WHAT THE TASK ASKS
Retrieve all lines below that have the string "Jesus".

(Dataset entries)
· · · · · · ·
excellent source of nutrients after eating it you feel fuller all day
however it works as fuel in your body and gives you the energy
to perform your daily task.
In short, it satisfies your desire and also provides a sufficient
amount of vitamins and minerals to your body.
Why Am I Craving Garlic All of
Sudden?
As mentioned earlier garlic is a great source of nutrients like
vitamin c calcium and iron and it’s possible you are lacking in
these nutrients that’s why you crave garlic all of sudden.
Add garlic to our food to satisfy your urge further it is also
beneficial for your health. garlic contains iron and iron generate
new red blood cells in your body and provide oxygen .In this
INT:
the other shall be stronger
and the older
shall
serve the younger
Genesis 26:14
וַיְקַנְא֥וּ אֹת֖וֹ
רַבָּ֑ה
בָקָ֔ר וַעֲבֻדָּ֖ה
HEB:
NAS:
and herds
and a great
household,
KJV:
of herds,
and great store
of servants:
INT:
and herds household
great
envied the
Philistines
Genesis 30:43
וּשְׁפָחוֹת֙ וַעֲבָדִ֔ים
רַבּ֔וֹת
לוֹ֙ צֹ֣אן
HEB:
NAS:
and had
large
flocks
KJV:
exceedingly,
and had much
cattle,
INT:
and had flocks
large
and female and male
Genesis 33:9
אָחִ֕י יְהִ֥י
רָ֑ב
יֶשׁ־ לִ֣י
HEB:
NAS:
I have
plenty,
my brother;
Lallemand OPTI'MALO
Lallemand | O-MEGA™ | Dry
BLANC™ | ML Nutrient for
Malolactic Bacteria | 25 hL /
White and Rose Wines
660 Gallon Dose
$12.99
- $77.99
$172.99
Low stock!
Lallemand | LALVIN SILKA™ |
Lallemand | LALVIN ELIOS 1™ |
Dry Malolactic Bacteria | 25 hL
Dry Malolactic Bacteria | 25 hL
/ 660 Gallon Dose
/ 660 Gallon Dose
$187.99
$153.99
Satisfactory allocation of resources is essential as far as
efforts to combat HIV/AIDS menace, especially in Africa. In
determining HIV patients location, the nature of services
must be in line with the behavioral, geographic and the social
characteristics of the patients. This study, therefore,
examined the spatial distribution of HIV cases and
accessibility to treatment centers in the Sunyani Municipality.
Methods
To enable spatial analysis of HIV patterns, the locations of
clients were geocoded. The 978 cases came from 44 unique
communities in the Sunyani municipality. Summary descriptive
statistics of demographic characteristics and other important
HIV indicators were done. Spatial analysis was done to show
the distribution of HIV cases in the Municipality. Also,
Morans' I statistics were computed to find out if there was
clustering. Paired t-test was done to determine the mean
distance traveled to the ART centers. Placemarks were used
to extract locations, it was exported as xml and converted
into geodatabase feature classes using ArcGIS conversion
· · · · · · ·
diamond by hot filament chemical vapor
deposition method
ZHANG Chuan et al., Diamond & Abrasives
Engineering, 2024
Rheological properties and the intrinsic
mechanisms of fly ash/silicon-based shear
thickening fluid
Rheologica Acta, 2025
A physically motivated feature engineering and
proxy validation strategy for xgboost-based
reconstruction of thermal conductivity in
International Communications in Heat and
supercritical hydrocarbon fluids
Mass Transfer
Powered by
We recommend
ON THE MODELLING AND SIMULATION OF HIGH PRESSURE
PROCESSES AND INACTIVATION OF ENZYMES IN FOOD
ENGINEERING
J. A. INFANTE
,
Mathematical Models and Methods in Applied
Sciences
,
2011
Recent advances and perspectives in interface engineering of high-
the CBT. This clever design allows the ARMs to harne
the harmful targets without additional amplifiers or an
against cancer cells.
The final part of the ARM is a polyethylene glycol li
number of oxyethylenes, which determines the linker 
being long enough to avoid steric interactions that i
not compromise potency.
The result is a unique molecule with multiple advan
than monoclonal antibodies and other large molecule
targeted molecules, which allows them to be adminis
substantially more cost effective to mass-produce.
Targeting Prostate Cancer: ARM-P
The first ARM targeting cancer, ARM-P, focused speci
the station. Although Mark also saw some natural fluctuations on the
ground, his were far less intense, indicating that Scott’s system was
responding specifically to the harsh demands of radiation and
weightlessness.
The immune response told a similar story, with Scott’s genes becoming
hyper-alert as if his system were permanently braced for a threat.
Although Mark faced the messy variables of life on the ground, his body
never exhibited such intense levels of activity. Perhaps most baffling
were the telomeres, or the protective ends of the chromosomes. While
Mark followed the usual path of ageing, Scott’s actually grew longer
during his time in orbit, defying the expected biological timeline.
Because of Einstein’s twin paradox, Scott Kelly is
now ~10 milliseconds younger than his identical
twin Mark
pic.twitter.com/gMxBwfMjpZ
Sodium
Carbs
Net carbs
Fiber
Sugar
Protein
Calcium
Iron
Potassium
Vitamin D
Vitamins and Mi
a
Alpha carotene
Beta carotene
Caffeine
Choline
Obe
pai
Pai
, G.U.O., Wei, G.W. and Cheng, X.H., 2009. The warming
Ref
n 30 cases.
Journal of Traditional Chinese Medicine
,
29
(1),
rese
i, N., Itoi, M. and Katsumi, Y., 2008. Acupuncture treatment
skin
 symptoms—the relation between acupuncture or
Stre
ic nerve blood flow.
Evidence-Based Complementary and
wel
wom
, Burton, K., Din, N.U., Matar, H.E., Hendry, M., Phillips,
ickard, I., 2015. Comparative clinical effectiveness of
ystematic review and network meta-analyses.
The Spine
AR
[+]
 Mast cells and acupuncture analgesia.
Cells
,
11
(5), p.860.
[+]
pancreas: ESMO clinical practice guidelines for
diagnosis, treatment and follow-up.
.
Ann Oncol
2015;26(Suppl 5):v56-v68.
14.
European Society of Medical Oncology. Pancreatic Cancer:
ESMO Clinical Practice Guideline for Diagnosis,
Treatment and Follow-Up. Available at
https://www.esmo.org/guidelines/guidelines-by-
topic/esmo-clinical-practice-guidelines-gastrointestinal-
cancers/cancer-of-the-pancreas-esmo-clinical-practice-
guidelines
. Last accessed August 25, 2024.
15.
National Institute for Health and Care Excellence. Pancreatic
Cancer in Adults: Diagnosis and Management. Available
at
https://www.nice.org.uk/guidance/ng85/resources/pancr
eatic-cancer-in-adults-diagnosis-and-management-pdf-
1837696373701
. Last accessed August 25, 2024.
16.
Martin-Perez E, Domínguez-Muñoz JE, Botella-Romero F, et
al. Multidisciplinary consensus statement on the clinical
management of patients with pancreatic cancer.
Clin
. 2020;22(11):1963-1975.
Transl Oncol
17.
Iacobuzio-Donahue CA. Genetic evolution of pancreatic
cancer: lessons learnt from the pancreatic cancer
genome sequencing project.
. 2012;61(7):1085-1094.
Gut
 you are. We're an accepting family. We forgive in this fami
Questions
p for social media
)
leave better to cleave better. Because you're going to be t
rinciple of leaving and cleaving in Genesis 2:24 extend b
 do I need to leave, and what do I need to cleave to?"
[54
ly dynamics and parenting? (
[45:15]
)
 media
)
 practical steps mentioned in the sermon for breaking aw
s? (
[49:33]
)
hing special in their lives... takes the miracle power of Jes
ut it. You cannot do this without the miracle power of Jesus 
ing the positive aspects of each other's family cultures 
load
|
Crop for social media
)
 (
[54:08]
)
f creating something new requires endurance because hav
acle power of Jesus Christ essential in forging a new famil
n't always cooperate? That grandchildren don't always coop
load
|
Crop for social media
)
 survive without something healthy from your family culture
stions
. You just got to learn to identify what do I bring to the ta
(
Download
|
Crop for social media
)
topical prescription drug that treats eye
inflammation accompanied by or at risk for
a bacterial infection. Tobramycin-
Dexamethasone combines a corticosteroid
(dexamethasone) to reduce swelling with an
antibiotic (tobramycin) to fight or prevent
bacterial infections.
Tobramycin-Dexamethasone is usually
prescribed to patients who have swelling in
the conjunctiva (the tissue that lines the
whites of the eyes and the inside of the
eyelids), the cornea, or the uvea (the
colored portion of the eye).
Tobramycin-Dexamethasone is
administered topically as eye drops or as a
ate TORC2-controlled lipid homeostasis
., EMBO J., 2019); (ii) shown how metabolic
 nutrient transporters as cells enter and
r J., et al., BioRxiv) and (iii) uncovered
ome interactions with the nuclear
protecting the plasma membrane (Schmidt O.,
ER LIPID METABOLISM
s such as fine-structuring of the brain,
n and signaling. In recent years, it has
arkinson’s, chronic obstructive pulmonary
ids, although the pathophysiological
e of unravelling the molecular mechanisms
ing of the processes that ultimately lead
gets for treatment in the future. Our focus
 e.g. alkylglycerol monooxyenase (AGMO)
· · · · · · ·
EXPECTED ANSWER
ut it. You cannot do this without the miracle power of Jesus 
acle power of Jesus Christ essential in forging a new famil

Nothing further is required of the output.